┌────────

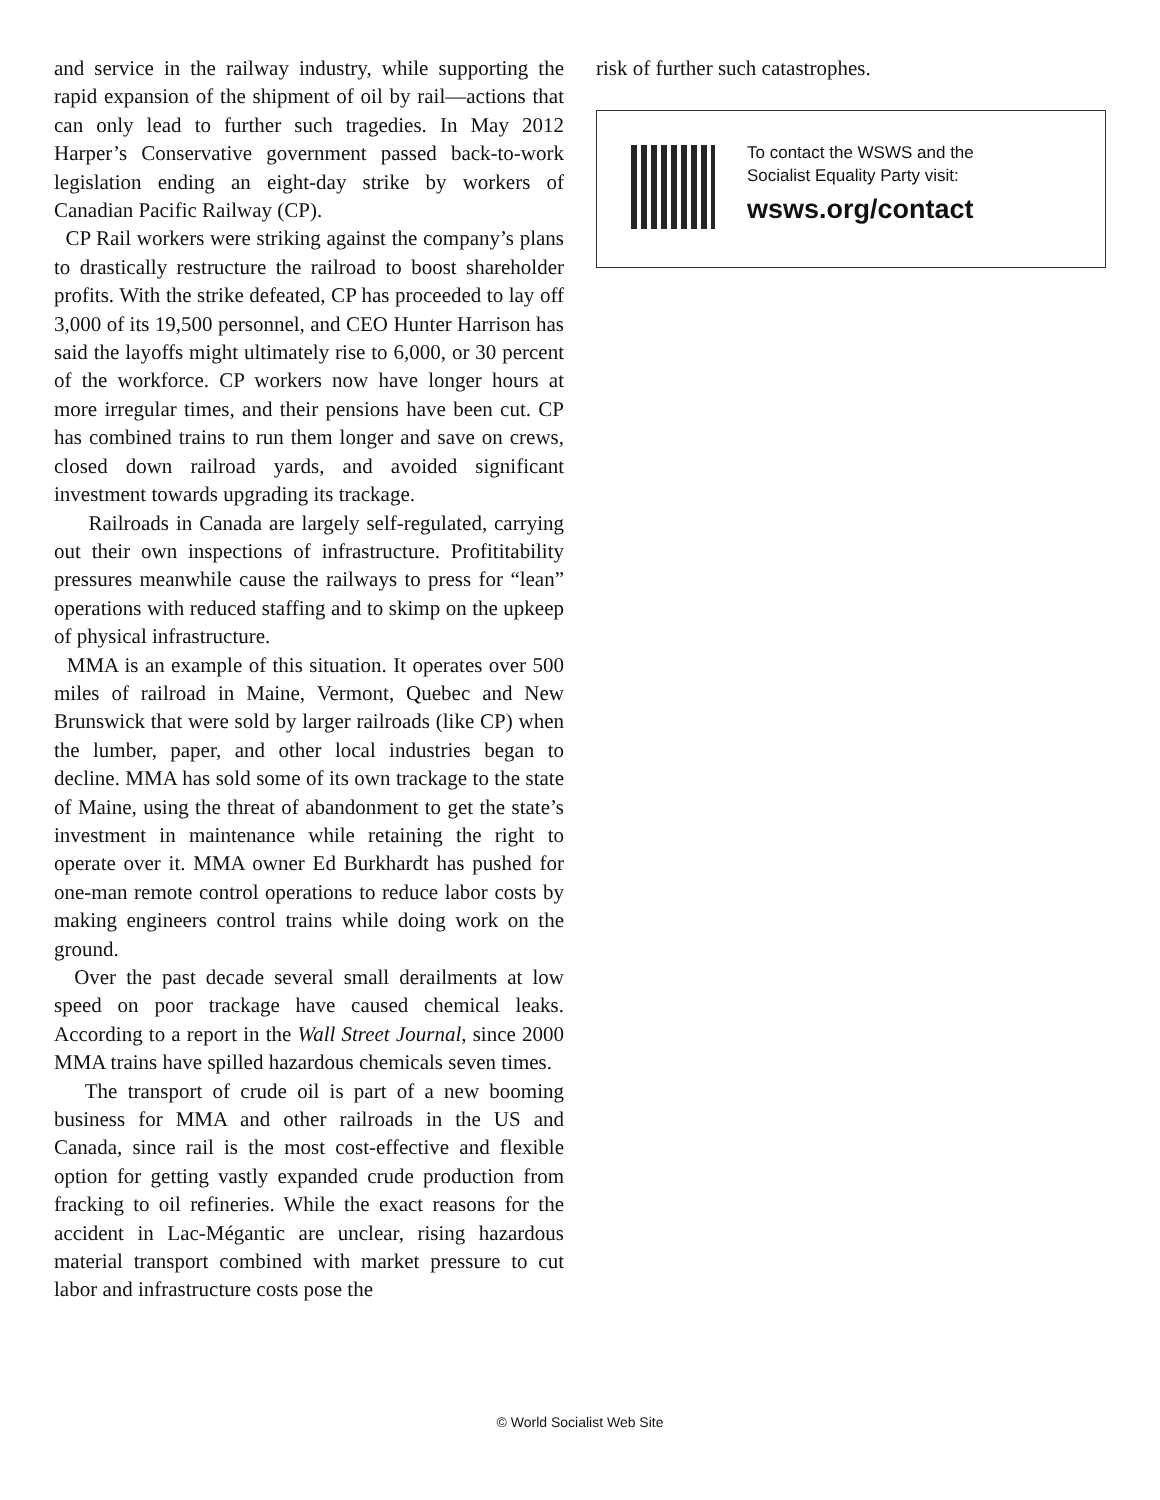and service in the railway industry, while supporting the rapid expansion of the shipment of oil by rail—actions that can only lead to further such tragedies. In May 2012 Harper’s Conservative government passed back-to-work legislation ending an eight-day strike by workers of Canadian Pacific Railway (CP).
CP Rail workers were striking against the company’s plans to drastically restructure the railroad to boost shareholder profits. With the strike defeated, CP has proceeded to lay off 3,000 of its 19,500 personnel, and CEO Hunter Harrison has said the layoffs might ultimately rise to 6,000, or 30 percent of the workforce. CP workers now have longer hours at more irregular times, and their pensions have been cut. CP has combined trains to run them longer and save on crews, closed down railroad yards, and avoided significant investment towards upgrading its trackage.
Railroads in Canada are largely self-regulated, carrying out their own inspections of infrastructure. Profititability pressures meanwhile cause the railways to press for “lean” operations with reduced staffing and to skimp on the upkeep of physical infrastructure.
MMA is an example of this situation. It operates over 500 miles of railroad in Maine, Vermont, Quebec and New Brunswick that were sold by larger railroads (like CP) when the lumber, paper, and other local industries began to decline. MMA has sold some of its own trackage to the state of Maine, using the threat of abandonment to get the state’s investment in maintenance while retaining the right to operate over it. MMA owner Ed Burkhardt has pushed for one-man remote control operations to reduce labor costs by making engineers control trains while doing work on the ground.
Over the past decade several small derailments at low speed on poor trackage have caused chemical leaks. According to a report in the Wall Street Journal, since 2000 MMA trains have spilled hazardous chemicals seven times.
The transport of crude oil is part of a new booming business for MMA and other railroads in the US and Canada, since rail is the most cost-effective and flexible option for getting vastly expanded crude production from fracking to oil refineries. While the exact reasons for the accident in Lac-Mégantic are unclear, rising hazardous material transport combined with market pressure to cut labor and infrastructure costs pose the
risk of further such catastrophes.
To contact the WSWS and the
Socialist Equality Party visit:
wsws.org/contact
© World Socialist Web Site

└────────
┌────────

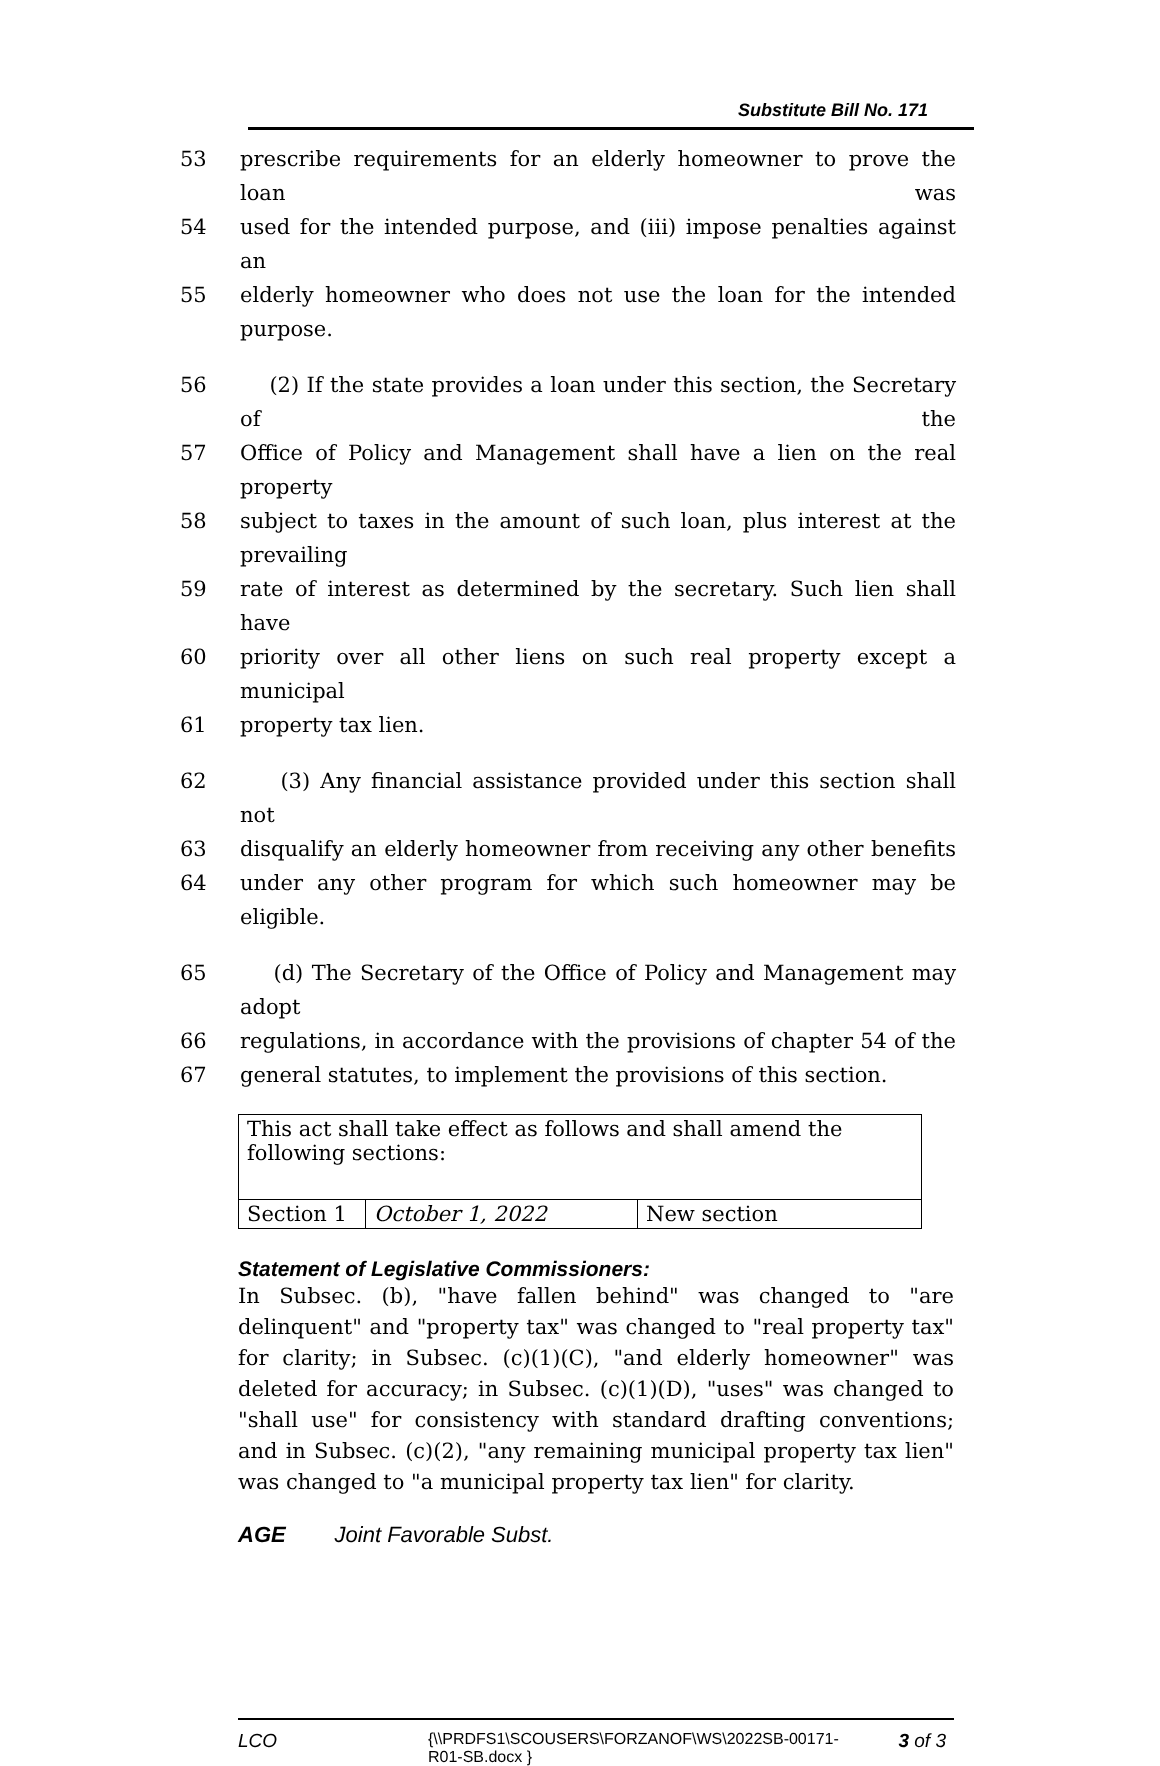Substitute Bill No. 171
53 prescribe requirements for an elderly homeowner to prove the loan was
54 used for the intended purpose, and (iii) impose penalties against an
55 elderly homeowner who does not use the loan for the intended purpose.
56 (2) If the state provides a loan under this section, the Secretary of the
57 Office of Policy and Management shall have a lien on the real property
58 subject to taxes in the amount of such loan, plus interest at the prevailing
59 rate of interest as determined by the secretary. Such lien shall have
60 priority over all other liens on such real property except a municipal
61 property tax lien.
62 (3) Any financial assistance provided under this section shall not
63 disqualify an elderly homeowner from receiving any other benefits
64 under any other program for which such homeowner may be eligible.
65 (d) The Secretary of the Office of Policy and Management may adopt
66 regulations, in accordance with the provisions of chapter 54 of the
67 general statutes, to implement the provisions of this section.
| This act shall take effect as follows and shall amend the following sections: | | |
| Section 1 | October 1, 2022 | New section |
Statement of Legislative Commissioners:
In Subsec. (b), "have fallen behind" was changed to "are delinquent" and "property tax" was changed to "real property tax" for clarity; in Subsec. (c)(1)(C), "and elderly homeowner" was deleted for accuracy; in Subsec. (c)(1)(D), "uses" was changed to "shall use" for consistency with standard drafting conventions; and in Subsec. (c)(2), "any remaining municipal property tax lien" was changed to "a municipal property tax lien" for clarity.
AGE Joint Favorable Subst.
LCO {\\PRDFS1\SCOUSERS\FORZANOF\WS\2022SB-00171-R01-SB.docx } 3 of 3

└────────
┌────────

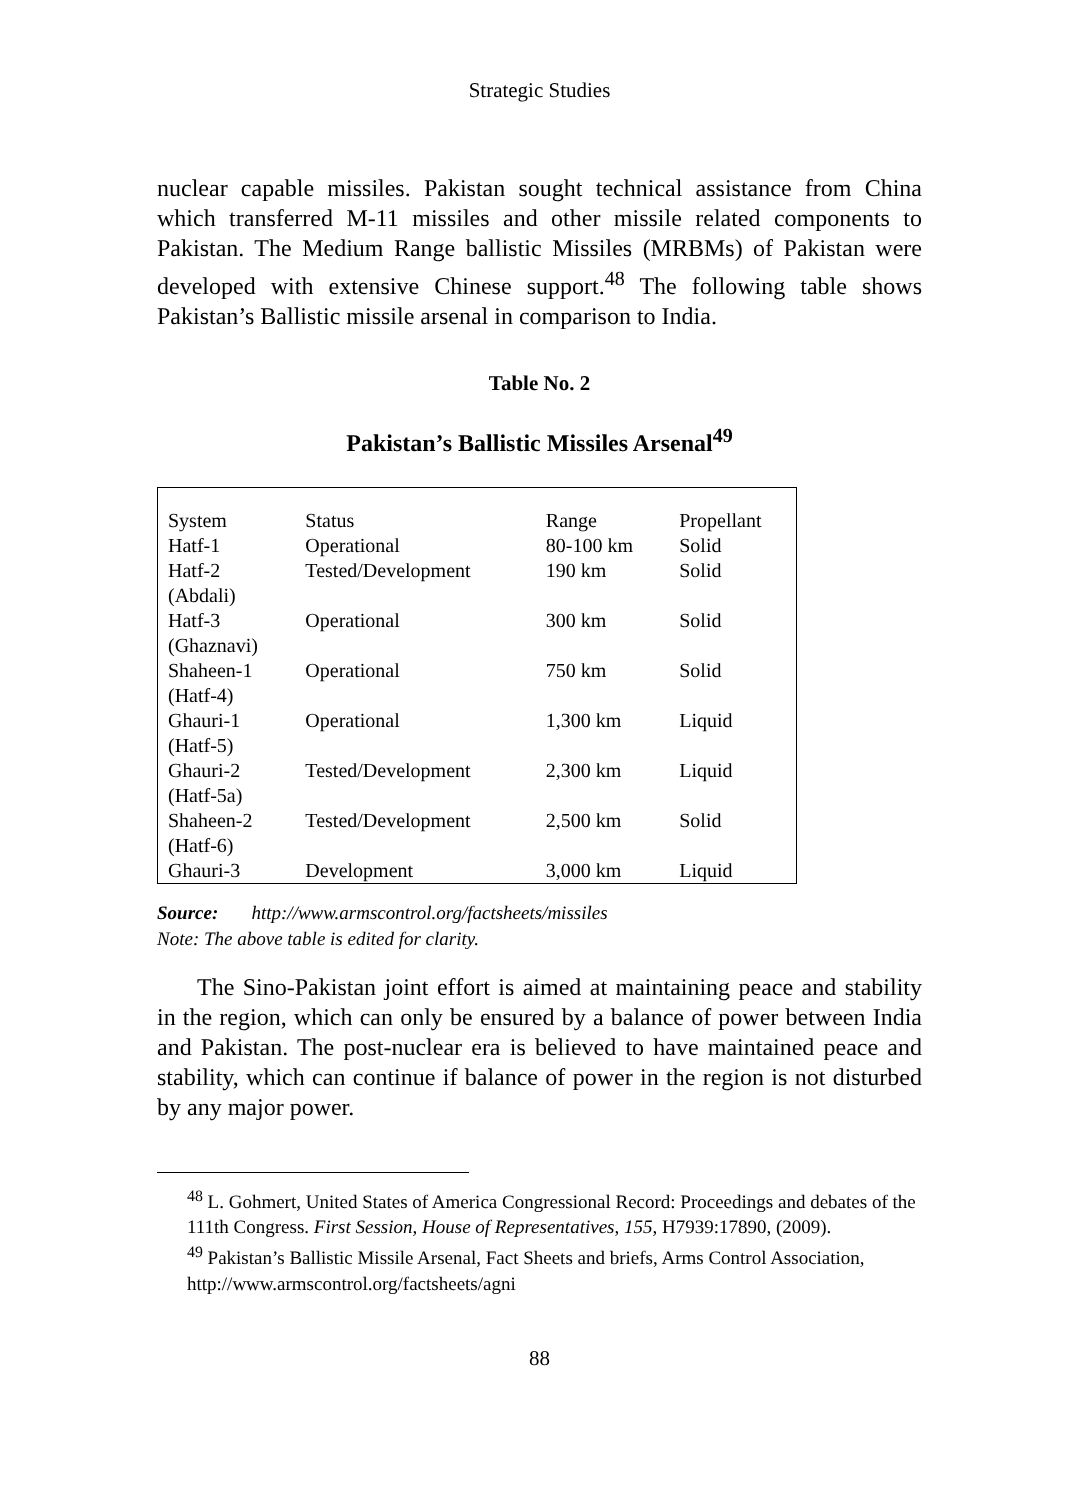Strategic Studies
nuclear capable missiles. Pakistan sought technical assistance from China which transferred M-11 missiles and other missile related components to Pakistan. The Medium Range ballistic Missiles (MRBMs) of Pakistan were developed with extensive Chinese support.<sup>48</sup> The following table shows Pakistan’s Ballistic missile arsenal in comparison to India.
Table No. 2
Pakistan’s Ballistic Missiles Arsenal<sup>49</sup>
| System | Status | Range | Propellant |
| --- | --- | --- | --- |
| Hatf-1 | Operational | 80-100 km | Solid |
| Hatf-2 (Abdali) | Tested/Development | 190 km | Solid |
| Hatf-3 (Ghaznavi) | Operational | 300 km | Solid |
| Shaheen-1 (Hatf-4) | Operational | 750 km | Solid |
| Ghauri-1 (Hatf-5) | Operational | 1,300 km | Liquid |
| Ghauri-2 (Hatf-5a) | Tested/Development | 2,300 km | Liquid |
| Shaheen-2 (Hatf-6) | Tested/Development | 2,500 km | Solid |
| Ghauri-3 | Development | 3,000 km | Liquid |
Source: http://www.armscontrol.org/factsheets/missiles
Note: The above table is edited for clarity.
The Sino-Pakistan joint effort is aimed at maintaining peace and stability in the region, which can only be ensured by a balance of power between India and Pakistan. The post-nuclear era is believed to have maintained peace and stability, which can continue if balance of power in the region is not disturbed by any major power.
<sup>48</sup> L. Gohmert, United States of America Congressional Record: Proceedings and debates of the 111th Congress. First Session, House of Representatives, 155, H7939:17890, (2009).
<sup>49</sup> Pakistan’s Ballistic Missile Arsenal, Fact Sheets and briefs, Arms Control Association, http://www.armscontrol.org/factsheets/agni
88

└────────

* Exercise objective: Look over the data above and show each line that contains "factsheets".

* Expected answer:
Source: http://www.armscontrol.org/factsheets/missiles
<sup>49</sup> Pakistan’s Ballistic Missile Arsenal, Fact Sheets and briefs, Arms Control Association, http://www.armscontrol.org/factsheets/agni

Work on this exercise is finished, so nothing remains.